Tan believes that enterprise-wide adoption would require business leaders and data scientists to have confidence in the quality of the synthetic data output. He suggests they quickly grasp how closely the synthetic data maintains the statistical properties of their existing data model.
“One important metric is “fidelity”, which assesses the quality of the synthetic data in terms of its similarity to real data and the data model. Enterprises should gain insight not only into column distributions but also into the relationships between other columns, both one-to-one (univariate) and one-to-many (multivariate).”
Tan believes it is also valuable to understand the utility of synthetic data in AI model training before sharing it with the appropriate teams. “Essentially, this metric measures the relative predictive accuracy of a machine learning model when trained on real data compared to synthetic data,” he adds.
Fairness is gaining prominence due to potential biases present in enterprise-collected datasets.
“Gaining insight into the extent of this bias can help enterprises recognise and potentially correct it. While not as prevalent in today’s synthetic data solutions and not as critical as privacy, fidelity or utility, understanding the bias in one’s synthetic data will help enterprises make more informed decisions.”
Tan Ser Yean
Protecting synthetic data repositories
The pandemic may have paved the way for the accelerated migration to the cloud but it has also opened the eyes of finance and the board on the financial perils of uncontrolled spending. As CFOs query IT about its unbridled spending on all things cloud, it won’t be long before CIOs will face the same concerns around artificial intelligence.
Tan says companies should consider on-premises deployments when their synthetic data has dependencies on existing sensitive data. “Third-party cloud providers often offer robust built-in security and privacy safeguards. However, sending and storing sensitive PII customer data in such clouds may expose the organisation to potential risks,” he cautioned.
He also suggests that risk, security and compliance leaders implement a mechanism to control their desired level of privacy risk during the synthetic data generation process. “Differential privacy” is one such mechanism, enabling data scientists and risk teams to manage their desired level of privacy (typically within an epsilon range of 1 to 10, with 1 representing the highest privacy).

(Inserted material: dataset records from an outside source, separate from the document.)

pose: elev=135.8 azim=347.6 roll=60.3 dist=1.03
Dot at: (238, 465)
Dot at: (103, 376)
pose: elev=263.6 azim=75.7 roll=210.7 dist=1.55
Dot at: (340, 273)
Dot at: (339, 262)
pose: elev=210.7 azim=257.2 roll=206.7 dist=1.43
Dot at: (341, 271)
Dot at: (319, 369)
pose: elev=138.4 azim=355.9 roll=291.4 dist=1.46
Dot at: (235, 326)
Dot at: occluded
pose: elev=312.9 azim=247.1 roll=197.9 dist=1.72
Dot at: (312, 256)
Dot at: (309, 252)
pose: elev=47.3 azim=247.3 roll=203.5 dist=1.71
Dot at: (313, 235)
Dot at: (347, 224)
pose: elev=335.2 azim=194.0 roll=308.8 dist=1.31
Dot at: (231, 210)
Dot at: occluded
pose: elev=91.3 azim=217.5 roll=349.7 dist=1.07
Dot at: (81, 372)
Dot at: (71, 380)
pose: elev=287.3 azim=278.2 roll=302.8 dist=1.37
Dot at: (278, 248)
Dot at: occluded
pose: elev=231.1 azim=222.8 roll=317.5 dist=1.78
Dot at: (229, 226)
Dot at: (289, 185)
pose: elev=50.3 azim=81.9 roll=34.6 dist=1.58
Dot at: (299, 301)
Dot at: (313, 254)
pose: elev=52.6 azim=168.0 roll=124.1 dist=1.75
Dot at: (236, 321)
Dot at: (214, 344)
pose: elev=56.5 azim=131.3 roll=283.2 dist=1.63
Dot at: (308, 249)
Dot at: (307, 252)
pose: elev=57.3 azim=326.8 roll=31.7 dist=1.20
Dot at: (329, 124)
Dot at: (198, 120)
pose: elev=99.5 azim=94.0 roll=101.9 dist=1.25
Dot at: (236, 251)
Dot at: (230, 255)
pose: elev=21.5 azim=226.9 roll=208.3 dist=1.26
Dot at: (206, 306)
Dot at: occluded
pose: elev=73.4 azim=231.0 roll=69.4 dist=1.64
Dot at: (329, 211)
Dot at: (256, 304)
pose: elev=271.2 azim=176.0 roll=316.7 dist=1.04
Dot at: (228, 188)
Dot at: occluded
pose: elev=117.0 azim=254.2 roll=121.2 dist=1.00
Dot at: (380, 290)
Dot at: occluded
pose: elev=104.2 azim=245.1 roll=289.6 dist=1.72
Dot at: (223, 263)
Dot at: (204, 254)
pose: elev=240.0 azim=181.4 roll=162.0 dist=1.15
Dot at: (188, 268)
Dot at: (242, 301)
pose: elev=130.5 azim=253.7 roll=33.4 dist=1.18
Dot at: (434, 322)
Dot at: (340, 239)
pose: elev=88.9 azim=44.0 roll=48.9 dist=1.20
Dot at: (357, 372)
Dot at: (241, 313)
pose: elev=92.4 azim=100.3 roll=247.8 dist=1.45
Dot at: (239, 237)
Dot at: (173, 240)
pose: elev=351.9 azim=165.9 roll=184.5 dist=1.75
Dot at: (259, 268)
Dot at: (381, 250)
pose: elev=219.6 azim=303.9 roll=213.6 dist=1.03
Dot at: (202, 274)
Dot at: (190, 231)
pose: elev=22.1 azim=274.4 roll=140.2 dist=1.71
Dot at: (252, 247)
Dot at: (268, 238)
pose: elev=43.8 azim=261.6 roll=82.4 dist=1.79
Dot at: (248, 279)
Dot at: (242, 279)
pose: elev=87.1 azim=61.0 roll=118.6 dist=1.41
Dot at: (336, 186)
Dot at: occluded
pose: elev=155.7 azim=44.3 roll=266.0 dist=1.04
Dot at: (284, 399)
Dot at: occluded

“This method masks the contribution of any individual, making it impossible to infer specific information about a person, including whether their information was used at all,” he explained.
“Lastly, when differential privacy is not an option, business users should maintain a line of sight into privacy-related metrics – allowing them to comprehend the extent of their privacy exposure,” he concluded.
For his part, Gerry suggests the use of encryption for data both at rest and in transit to guard against unauthorised access. “Homomorphic encryption that allows processing of encrypted data could be used. Strict access controls and authentication mechanisms must be in place to ensure that only authorized personnel can access the synthetic data.
“Regular AI Penetration testing should be conducted to identify and address security weaknesses. It's also important to maintain logs of data access and monitor for any suspicious activities, ensuring that any anomalies can be quickly identified and addressed.”
Dave Gerry
“Finally, applying anonymization techniques adds an extra layer of protection to the identities within synthetic datasets, further safeguarding sensitive information,” he concluded.